Frustrated, I thought about Johann Wolfgang von Goethe and Buckminster Fuller, and their respective struggles to find purpose in their lives. Goethe found his answer in writing; Fuller, in devising creative new ways of living. Both ideas resonate with me in different ways, but neither seems to be my path, per se. Writing is certainly something I love to do, but I don't think I could view it as an end, only as a means. The fundamental drive for me lies somewhere else.

Then I realized I was thinking too much about it, and if there really was something I was meant to do, it was probably right in front of me and not something that I had to dig very deep for. And then it came to me. Yoga. Of course it's yoga; what else could it be? This practice, more than anything else, has been the thing that has helped me unfold as a person. If there is anything I am meant to do, at least at this point in my life, I am certain that this is it; studying, practicing, teaching, living yoga. And there is great comfort and relief in that realization, because this is something I am already involved in and already love.

Sunday, January 3, 2010

Sense and Sensibility - Jane Austen (a review)

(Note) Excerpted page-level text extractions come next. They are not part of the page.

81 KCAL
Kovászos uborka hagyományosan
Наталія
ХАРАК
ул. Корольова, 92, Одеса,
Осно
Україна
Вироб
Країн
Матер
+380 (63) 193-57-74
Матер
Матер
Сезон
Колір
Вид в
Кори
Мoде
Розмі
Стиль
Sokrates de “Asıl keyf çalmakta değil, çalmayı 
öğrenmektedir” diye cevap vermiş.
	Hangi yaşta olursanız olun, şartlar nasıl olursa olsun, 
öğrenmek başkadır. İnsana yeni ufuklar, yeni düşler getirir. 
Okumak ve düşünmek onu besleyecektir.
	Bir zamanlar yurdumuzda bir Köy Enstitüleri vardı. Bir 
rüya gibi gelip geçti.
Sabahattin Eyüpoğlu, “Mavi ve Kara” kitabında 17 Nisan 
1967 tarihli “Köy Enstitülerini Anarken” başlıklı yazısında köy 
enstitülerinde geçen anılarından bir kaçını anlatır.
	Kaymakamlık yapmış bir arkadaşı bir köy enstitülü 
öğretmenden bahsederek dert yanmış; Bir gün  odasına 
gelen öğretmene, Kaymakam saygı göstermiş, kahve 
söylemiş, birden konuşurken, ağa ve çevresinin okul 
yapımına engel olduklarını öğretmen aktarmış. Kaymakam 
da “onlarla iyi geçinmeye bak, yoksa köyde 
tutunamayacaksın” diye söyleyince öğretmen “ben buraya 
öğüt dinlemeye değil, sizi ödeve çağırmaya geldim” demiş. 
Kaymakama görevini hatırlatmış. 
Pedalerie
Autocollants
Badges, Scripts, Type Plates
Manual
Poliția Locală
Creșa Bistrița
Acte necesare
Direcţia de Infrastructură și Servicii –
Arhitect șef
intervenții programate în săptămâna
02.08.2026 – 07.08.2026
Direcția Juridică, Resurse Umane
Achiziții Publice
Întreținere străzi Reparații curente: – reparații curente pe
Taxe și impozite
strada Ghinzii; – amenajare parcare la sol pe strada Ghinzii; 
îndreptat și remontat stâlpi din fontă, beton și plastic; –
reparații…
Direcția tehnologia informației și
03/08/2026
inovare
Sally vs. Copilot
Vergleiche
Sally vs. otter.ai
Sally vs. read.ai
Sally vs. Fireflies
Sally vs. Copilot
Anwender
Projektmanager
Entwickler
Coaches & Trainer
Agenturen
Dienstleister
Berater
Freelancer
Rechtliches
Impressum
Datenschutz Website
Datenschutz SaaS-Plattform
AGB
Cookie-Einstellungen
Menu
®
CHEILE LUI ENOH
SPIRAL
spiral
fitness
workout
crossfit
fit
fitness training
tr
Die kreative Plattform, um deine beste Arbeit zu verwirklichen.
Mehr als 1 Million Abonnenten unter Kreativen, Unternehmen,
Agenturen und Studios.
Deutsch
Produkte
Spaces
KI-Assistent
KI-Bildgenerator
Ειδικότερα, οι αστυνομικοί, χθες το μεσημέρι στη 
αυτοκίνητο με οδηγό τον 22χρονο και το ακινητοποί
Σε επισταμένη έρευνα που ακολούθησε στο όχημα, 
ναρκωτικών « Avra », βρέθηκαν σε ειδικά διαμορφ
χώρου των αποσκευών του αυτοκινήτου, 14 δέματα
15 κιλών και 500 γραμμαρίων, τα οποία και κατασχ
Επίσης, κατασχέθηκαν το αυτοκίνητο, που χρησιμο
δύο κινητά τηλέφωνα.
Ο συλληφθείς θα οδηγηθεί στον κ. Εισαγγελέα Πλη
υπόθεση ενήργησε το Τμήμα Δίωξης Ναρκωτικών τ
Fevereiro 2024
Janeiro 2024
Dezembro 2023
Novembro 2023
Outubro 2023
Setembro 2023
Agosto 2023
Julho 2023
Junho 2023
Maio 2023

Why, oh why doesn't anyone write this beautifully today? Deliciously complex sentence structure, social commentary and subtle sarcasm. And humour too, though Austen doesn't sacrifice her charcters on the altar of irony as contemporary writers do. She leaves some room for them to breathe and to live. Generally, it was a pleasure to read this book.

However, there is one question that keeps rising for me whenever I read Austen's writing. Her characters are constantly talking about money, worrying about money, making arrangements and engagements based on money or the lack thereof, yet I have yet to encounter a charcter of Austen's who holds a job. They are all living on interest, though Austen never sees fit to mention the source of the principle. If her characters are all so very concerned about their finances, would it not behoove them to find some manner of gainful employment? Perhaps this simply was not done among the upper (or upper-middle) classes of England in the 19th century.

I guess this is why although I love Austen's writing, the plot of Sense and Sensibility seems a little thin to me. I just can't identify with the lifestyle of her protagonists, envious though I may be of their excesses of leisure time.

Well, one Jane Austen novel down, two others previously read (Pride and Prejudice and Northanger Abbey - I haven't decided whether I'll re-read them). That leaves three works, unless I'm mistaken; Emma, Mansfield Park, and Persuasion. I'm off to a good start on at least one of my projects for 2010, reading all of Austen's novels.